I’m going to be honest. I’ve done some really stupid s**t in my time. Maybe it was something about getting to university which unveiled this degenerate side of me — assimilating into a student culture here which glamorised vices and ‘feral’ behaviour. Whether it was a feminist outburst of asserting my freedom to drink and smoke, my sexual liberation, or an outlet for frustration of my comparatively repressed past, it’s a lifestyle I began to imbibe.
In my head, it was behaviour long-accepted and almost idolised in, and among men. In the past few decades, among the more liberated, it’s become attractive amongst women too — this ‘I don’t care’ attitude of engaging in ‘frowned upon’ activities as a rebellion. It was attractive to me, to live by the very simple belief that any action or behaviour acceptable from a man should be acceptable from a woman. It was attractive, the freedom to assert this kind of staunch feminism, coming from a culture in which patriarchal and conservative values always seemed to linger in the background.

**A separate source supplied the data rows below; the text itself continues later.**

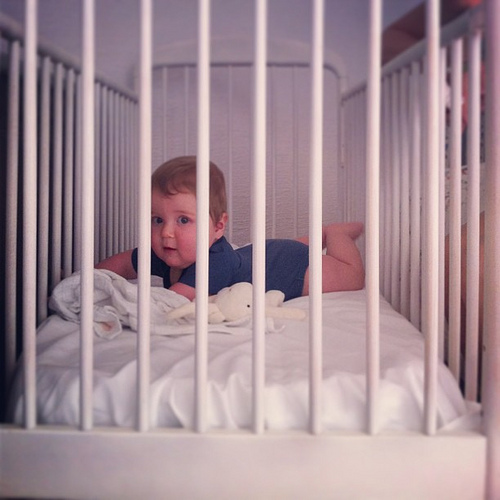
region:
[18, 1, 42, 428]
white rail on baby bed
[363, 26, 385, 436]
white rail on baby bed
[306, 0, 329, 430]
white rail on baby bed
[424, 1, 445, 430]
white rail on baby bed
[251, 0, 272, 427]
white rail on baby bed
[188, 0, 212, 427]
white rail on baby bed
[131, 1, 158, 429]
white rail on baby bed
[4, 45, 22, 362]
white rail on baby bed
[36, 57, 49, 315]
white rail on baby bed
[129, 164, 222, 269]
face of the baby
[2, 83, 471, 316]
baby in the crib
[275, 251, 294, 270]
the onesie is blue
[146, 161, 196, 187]
hair of the baby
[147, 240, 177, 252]
mouth of the baby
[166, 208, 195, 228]
eye of te baby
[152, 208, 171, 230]
eye of the baby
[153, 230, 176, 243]
nose of the baby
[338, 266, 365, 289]
knee of the baby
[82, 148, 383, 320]
chubby baby boy laying on tummy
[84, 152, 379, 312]
baby boy wearing blue romper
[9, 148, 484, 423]
baby boy laying on white rumpled crib sheets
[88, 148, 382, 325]
baby boy with blond hair and blue eyes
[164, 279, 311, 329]
small white stuffed rabbit toy next to boy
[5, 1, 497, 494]
small white crib with tall barred sides holding baby boy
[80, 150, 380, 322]
white baby boy laying on stomach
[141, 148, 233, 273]
baby boy with round chubby face, blue eyes and blond hair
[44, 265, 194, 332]
white knitted baby blanket in front of baby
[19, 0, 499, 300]
white walls behind white crib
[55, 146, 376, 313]
A baby in a crib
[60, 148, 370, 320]
A baby in a crib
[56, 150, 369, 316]
A baby in a crib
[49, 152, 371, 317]
A baby in a crib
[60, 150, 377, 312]
A baby in a crib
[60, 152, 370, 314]
A baby in a crib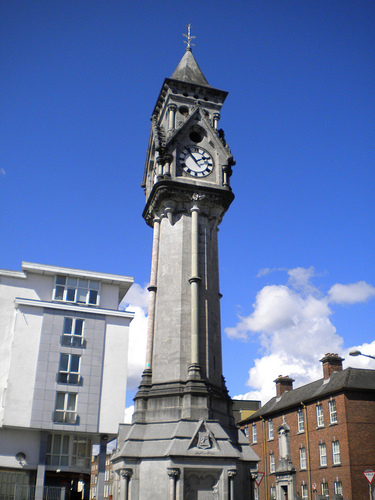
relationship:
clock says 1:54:
[163, 134, 223, 176] [184, 138, 202, 173]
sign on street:
[348, 466, 374, 491] [330, 488, 340, 489]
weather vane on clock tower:
[165, 20, 230, 60] [150, 30, 268, 387]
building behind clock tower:
[8, 271, 107, 481] [150, 30, 268, 387]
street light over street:
[338, 343, 371, 363] [330, 488, 340, 489]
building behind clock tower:
[240, 397, 361, 492] [150, 30, 268, 387]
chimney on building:
[312, 347, 358, 389] [240, 397, 361, 492]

Unfortunately, but not shockingly, this attitude led me to a rude awakening: our conception of ‘modernity’ exists only in theory, and does not reflect the reality of how we’re really socialised.
This way of being, this practical form of feminism, it felt exactly like who I thought was. But increasingly, I realised this started to excuse the escapism I felt I needed to cope with the very normal insecurities that come with being a 20 year-old girl. Was it a guise of empowerment? Or was it me grasping at straws — a plea to the drinks and the occasional cigarette to hold up an image of nonchalance I wish I really had? Was the acceptance of any male attention instead of an expression of my right to ‘enjoy my life’, really just desperate attempts at fulfilling the craving of feeling desirable?
Everyone is insecure, and the more ‘intense’ among us — a word I’ve been called and have tried to escape my whole life — may respond to insecurity with this ‘I don’t care’ attitude. In an ideal world living this lifestyle, you’d laugh off the stupid thing you said, or the dodgy person you kissed — until you realise that your words may have caused pain, and that dodgy person was really a lot more dodgy than you drunkenly thought. You’d shrug off the one-night-stand as a perfectly ‘okay’ assertion of your independence — but really you spend the next week dragging around a debilitating mix of shame and disgust, wishing you’d experienced real intimacy instead, a kind which didn’t completely destroy your entire perception of self respect. It wasn’t just silly and drunk, it was stupid and harmful.
Anyone who has experienced the infamous ‘hangxiety’ knows it's up there with one of the worst feelings in the world. It’s when you know that you should have been in control and you weren’t, you can only blame yourself.
Those who know me may think I’m ‘deeping it’ all a bit too much, particularly my friends who have grown up in cultures where this is a normal part of being silly and young. For someone who has lived the ‘party animal’ student lifestyle, nothing about my life is abnormal, it might even seem relatively tame. I can count on one hand the amount of truly debauched experiences I’ve regretted, most of which I would attribute to the inherently gendered aspects of intimacy. Nothing can minimise the extent to which I feel that drinking can put women in situations where issues of consent, urges, and power structures feel nebulous.
This is especially hard to navigate when, at the end of the day, the responsibility falls entirely upon us. With that being said, nothing truly catastrophic has happened, and maybe I ought to have a tougher attitude, practise what I preach, and enjoy my life. As I write this, I have no intentions of quitting big nights out or the odd pint. But I am realizing that we can’t always be proud of the way imbibing this ‘uni lifestyle' makes us, and protecting our true character is more important than the one we’ve always wanted to have.